Selain itu, hal aneh lainnya adalah adanya pernyataan dari pihak kepolisian yang mengatakan bahwa jika kelak ada yang menembak dalam unjuk rasa itu dipastikan bukan dari kepolisian. Sungguh pernyataan aneh, seakan polisi sudah tau bakal ada kelompok bersenjata dan kericuhan.
Asumsi ini di perkuat adanya video rekaman CCTV berdurasi 44 menit yang memperlihatkan perusak kendaraan di markas Brimob adalah pihak aparat. Jika aparat melakukan kesalahan, tentu melakukan 2 hal yaitu penyebaran hoaks dengan dijerat UU ITE dan tindakan “salah prosedur” penanganan demonstrasi karena telah menggunakan senjata tajam yang diarahkan kepada pengunjuk rasa (dapat dijerat dengan pasal 28 perkapolri no.7 tahun 2012 tentang tata cara penyelenggaraan, pelayanan, pengamanan, dan pengamanan perkara penyampaian pendapat di muka umum).

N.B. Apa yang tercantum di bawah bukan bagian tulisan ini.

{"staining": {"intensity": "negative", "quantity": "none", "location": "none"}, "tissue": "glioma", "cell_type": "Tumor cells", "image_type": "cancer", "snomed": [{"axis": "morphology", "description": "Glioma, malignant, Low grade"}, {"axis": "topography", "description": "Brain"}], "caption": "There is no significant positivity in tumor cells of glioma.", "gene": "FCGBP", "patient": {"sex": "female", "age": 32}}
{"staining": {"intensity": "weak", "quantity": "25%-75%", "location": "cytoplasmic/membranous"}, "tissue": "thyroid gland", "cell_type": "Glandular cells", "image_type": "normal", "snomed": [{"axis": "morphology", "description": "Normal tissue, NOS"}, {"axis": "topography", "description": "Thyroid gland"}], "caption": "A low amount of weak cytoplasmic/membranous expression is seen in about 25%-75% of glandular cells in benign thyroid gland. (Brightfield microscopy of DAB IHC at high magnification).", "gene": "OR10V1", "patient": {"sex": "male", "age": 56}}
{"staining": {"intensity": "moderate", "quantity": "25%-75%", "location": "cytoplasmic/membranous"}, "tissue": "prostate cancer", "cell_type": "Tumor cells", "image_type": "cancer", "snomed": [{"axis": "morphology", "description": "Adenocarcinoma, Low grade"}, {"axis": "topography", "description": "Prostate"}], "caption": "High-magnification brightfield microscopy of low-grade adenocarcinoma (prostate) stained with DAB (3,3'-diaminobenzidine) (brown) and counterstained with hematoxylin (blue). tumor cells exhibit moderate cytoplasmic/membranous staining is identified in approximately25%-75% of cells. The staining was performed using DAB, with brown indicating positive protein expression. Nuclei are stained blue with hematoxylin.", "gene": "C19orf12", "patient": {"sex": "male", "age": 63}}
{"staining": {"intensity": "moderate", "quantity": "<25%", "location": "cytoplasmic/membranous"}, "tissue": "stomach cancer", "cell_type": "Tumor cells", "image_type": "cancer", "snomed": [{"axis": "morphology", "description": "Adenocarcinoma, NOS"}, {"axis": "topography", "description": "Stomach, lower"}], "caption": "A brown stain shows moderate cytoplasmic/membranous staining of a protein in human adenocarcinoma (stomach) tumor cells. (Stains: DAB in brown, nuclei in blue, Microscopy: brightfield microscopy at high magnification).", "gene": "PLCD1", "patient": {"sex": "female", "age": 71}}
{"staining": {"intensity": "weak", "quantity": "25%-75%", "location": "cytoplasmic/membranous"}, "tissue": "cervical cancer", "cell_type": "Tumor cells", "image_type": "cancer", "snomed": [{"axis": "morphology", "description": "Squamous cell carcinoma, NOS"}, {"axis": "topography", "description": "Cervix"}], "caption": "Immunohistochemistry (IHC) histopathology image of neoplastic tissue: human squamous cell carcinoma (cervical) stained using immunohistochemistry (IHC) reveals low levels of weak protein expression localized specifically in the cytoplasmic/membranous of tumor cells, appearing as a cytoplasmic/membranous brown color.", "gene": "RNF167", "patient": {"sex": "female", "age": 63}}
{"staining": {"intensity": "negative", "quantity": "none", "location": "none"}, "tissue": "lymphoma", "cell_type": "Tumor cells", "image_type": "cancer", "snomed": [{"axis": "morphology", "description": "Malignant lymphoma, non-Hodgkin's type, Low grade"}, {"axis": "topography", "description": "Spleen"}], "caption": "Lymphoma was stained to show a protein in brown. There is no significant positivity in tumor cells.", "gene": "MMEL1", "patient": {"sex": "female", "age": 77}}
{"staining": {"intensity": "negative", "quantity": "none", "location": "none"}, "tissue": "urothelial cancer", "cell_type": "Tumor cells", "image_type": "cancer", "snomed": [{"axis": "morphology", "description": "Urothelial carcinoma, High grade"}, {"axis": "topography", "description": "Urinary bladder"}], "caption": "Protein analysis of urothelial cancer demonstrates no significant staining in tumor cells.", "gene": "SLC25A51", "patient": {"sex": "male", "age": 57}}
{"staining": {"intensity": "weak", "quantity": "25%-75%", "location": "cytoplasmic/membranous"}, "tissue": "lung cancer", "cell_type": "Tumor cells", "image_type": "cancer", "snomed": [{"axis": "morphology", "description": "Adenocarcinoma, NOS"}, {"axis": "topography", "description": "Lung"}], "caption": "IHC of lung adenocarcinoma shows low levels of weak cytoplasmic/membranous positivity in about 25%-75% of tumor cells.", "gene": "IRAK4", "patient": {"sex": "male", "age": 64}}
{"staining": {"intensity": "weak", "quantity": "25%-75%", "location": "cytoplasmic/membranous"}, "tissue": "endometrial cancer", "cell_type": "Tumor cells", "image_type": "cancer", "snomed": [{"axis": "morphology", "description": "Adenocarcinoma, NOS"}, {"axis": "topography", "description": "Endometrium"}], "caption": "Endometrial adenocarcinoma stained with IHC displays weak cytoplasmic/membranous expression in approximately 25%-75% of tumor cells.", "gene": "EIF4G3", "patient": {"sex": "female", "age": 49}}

Aksi damai yang berakhir pilu mendapat tanggapan dari Anggota Dewan Pengarah BPN (Prabowo – Sandi), Fadli Zon menyebutkan masyarakat Indonesia kini sedang menghadapi sebuah tragedi dalam demokrasi Indonesia. hal tersebut disampaikan Fadli Zon saat menjadi narasumber di CNN Indonesia (Jum’at, 24/05/2019). Fadli Zon menegaskan, dirinya menyampaikan hal tersebut berdasarkan adanya ratusan korban yang gugur selama proses pemilu berlangsung.
“Kita menghadapi sebuah tragedi di dalam demokrasi kita. Sudah jatuh korban dari KPPS, lebih dari 600 orang meninggal yang tidak mendapatkan satu perhatian memadai, kemudian sekarang ada 8 orang, ada juga informasi yang menyebutkan 16 orang meninggal dalam aksi demonstrasi 21 – 22 Mei,” ujar Fadli Zon. Atas banyaknya korban tersebut, Fadli menilai nyawa di Indonesia seperti tidak dihargai sepadan.
“Nyawa di Indonesia sepertinya murah dan sambil lalu saja. Kemudian dibahas tidak ada pertanggungjawaban,” ungkap Fadli (Tribunwow.com).
Sungguh sangat di sayangkan hal ini bisa terjadi. Nyawa kaum muslim tidak lagi berarti. Mereka menuntut keadilan namun hasilnya nyawa menjadi taruhan. Sebaliknya, nafsu-nafsu penguasa seakan tak pernah puas dengan kekuasaan yang sudah diraih.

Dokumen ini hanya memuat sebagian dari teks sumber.